__Exercise data__
Segment Open
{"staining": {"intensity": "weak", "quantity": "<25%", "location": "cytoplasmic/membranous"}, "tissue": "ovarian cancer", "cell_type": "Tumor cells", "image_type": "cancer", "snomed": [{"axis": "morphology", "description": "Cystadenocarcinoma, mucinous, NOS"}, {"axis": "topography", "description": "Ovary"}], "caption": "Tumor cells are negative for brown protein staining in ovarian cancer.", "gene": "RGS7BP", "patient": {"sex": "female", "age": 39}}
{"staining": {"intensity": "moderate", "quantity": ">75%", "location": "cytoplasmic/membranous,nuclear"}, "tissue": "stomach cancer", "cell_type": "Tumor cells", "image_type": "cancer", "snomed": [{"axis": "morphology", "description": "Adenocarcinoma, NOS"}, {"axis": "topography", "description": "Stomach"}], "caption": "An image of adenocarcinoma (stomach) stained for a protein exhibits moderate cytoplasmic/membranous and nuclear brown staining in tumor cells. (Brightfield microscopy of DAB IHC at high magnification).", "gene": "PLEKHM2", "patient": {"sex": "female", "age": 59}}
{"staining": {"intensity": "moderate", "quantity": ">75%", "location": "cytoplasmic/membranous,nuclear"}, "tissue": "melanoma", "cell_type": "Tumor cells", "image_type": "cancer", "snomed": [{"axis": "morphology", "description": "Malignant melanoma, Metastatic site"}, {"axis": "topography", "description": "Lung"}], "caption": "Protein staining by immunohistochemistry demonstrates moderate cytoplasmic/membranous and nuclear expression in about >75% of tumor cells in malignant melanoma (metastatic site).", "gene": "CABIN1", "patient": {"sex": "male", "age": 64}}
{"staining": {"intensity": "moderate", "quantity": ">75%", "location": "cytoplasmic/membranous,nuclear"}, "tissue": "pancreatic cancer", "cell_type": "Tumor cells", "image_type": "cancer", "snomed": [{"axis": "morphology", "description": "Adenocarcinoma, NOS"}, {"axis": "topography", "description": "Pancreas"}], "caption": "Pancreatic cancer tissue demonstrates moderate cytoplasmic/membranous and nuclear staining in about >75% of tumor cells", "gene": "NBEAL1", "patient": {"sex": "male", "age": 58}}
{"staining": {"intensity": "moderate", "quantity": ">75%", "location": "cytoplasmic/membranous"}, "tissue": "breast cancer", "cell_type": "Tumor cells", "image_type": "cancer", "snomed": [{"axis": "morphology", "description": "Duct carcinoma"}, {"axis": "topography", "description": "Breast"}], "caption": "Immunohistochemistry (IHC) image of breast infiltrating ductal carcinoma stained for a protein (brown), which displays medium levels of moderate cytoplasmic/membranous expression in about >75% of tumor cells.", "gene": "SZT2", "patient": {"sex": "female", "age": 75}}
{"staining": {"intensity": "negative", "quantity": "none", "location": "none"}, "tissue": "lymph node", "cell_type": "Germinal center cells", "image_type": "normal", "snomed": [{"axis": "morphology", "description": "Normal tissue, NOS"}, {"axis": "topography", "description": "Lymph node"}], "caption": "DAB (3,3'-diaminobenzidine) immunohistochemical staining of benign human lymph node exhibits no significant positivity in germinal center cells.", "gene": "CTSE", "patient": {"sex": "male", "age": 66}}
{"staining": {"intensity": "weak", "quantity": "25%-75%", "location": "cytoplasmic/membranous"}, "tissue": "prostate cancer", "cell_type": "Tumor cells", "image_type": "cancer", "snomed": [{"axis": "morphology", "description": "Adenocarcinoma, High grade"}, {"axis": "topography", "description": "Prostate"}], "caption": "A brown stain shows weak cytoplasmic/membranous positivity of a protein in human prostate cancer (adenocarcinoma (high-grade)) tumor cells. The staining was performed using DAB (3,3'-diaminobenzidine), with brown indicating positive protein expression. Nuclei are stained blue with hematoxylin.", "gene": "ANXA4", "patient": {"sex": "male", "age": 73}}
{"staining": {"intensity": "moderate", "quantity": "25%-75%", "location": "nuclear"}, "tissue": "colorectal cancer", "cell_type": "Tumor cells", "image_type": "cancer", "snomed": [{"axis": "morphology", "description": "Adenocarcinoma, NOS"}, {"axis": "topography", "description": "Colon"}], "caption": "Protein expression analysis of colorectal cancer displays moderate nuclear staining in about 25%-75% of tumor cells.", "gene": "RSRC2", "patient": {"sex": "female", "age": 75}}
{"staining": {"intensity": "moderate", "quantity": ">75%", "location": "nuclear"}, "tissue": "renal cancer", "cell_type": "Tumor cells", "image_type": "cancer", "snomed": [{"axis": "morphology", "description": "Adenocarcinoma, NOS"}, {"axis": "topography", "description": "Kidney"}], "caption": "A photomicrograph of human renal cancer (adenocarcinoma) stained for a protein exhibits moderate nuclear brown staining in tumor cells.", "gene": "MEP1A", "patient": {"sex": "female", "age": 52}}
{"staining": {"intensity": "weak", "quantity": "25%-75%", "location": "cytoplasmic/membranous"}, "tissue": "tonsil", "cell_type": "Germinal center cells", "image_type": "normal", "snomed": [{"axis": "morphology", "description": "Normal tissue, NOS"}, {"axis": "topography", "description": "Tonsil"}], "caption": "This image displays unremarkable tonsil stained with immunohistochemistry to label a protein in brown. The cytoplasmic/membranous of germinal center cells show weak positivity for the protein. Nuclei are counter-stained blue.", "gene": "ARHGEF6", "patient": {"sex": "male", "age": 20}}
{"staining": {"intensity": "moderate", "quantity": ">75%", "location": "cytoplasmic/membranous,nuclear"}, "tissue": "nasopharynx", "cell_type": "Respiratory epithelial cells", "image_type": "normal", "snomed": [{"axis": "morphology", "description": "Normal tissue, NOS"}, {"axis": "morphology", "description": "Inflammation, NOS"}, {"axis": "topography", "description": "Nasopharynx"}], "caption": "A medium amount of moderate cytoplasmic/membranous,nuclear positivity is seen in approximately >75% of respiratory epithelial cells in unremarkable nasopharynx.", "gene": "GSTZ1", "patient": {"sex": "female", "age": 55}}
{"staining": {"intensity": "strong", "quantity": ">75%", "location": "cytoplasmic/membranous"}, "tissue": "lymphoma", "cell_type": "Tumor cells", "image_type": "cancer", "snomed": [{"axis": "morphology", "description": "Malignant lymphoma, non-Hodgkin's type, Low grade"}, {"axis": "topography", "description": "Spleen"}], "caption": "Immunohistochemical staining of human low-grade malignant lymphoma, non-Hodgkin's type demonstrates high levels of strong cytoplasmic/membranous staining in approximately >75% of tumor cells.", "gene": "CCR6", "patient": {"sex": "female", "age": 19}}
Segment Closed
Above are the records; retype every one exactly.

__Written solution__
{"staining": {"intensity": "weak", "quantity": "<25%", "location": "cytoplasmic/membranous"}, "tissue": "ovarian cancer", "cell_type": "Tumor cells", "image_type": "cancer", "snomed": [{"axis": "morphology", "description": "Cystadenocarcinoma, mucinous, NOS"}, {"axis": "topography", "description": "Ovary"}], "caption": "Tumor cells are negative for brown protein staining in ovarian cancer.", "gene": "RGS7BP", "patient": {"sex": "female", "age": 39}}
{"staining": {"intensity": "moderate", "quantity": ">75%", "location": "cytoplasmic/membranous,nuclear"}, "tissue": "stomach cancer", "cell_type": "Tumor cells", "image_type": "cancer", "snomed": [{"axis": "morphology", "description": "Adenocarcinoma, NOS"}, {"axis": "topography", "description": "Stomach"}], "caption": "An image of adenocarcinoma (stomach) stained for a protein exhibits moderate cytoplasmic/membranous and nuclear brown staining in tumor cells. (Brightfield microscopy of DAB IHC at high magnification).", "gene": "PLEKHM2", "patient": {"sex": "female", "age": 59}}
{"staining": {"intensity": "moderate", "quantity": ">75%", "location": "cytoplasmic/membranous,nuclear"}, "tissue": "melanoma", "cell_type": "Tumor cells", "image_type": "cancer", "snomed": [{"axis": "morphology", "description": "Malignant melanoma, Metastatic site"}, {"axis": "topography", "description": "Lung"}], "caption": "Protein staining by immunohistochemistry demonstrates moderate cytoplasmic/membranous and nuclear expression in about >75% of tumor cells in malignant melanoma (metastatic site).", "gene": "CABIN1", "patient": {"sex": "male", "age": 64}}
{"staining": {"intensity": "moderate", "quantity": ">75%", "location": "cytoplasmic/membranous,nuclear"}, "tissue": "pancreatic cancer", "cell_type": "Tumor cells", "image_type": "cancer", "snomed": [{"axis": "morphology", "description": "Adenocarcinoma, NOS"}, {"axis": "topography", "description": "Pancreas"}], "caption": "Pancreatic cancer tissue demonstrates moderate cytoplasmic/membranous and nuclear staining in about >75% of tumor cells", "gene": "NBEAL1", "patient": {"sex": "male", "age": 58}}
{"staining": {"intensity": "moderate", "quantity": ">75%", "location": "cytoplasmic/membranous"}, "tissue": "breast cancer", "cell_type": "Tumor cells", "image_type": "cancer", "snomed": [{"axis": "morphology", "description": "Duct carcinoma"}, {"axis": "topography", "description": "Breast"}], "caption": "Immunohistochemistry (IHC) image of breast infiltrating ductal carcinoma stained for a protein (brown), which displays medium levels of moderate cytoplasmic/membranous expression in about >75% of tumor cells.", "gene": "SZT2", "patient": {"sex": "female", "age": 75}}
{"staining": {"intensity": "negative", "quantity": "none", "location": "none"}, "tissue": "lymph node", "cell_type": "Germinal center cells", "image_type": "normal", "snomed": [{"axis": "morphology", "description": "Normal tissue, NOS"}, {"axis": "topography", "description": "Lymph node"}], "caption": "DAB (3,3'-diaminobenzidine) immunohistochemical staining of benign human lymph node exhibits no significant positivity in germinal center cells.", "gene": "CTSE", "patient": {"sex": "male", "age": 66}}
{"staining": {"intensity": "weak", "quantity": "25%-75%", "location": "cytoplasmic/membranous"}, "tissue": "prostate cancer", "cell_type": "Tumor cells", "image_type": "cancer", "snomed": [{"axis": "morphology", "description": "Adenocarcinoma, High grade"}, {"axis": "topography", "description": "Prostate"}], "caption": "A brown stain shows weak cytoplasmic/membranous positivity of a protein in human prostate cancer (adenocarcinoma (high-grade)) tumor cells. The staining was performed using DAB (3,3'-diaminobenzidine), with brown indicating positive protein expression. Nuclei are stained blue with hematoxylin.", "gene": "ANXA4", "patient": {"sex": "male", "age": 73}}
{"staining": {"intensity": "moderate", "quantity": "25%-75%", "location": "nuclear"}, "tissue": "colorectal cancer", "cell_type": "Tumor cells", "image_type": "cancer", "snomed": [{"axis": "morphology", "description": "Adenocarcinoma, NOS"}, {"axis": "topography", "description": "Colon"}], "caption": "Protein expression analysis of colorectal cancer displays moderate nuclear staining in about 25%-75% of tumor cells.", "gene": "RSRC2", "patient": {"sex": "female", "age": 75}}
{"staining": {"intensity": "moderate", "quantity": ">75%", "location": "nuclear"}, "tissue": "renal cancer", "cell_type": "Tumor cells", "image_type": "cancer", "snomed": [{"axis": "morphology", "description": "Adenocarcinoma, NOS"}, {"axis": "topography", "description": "Kidney"}], "caption": "A photomicrograph of human renal cancer (adenocarcinoma) stained for a protein exhibits moderate nuclear brown staining in tumor cells.", "gene": "MEP1A", "patient": {"sex": "female", "age": 52}}
{"staining": {"intensity": "weak", "quantity": "25%-75%", "location": "cytoplasmic/membranous"}, "tissue": "tonsil", "cell_type": "Germinal center cells", "image_type": "normal", "snomed": [{"axis": "morphology", "description": "Normal tissue, NOS"}, {"axis": "topography", "description": "Tonsil"}], "caption": "This image displays unremarkable tonsil stained with immunohistochemistry to label a protein in brown. The cytoplasmic/membranous of germinal center cells show weak positivity for the protein. Nuclei are counter-stained blue.", "gene": "ARHGEF6", "patient": {"sex": "male", "age": 20}}
{"staining": {"intensity": "moderate", "quantity": ">75%", "location": "cytoplasmic/membranous,nuclear"}, "tissue": "nasopharynx", "cell_type": "Respiratory epithelial cells", "image_type": "normal", "snomed": [{"axis": "morphology", "description": "Normal tissue, NOS"}, {"axis": "morphology", "description": "Inflammation, NOS"}, {"axis": "topography", "description": "Nasopharynx"}], "caption": "A medium amount of moderate cytoplasmic/membranous,nuclear positivity is seen in approximately >75% of respiratory epithelial cells in unremarkable nasopharynx.", "gene": "GSTZ1", "patient": {"sex": "female", "age": 55}}
{"staining": {"intensity": "strong", "quantity": ">75%", "location": "cytoplasmic/membranous"}, "tissue": "lymphoma", "cell_type": "Tumor cells", "image_type": "cancer", "snomed": [{"axis": "morphology", "description": "Malignant lymphoma, non-Hodgkin's type, Low grade"}, {"axis": "topography", "description": "Spleen"}], "caption": "Immunohistochemical staining of human low-grade malignant lymphoma, non-Hodgkin's type demonstrates high levels of strong cytoplasmic/membranous staining in approximately >75% of tumor cells.", "gene": "CCR6", "patient": {"sex": "female", "age": 19}}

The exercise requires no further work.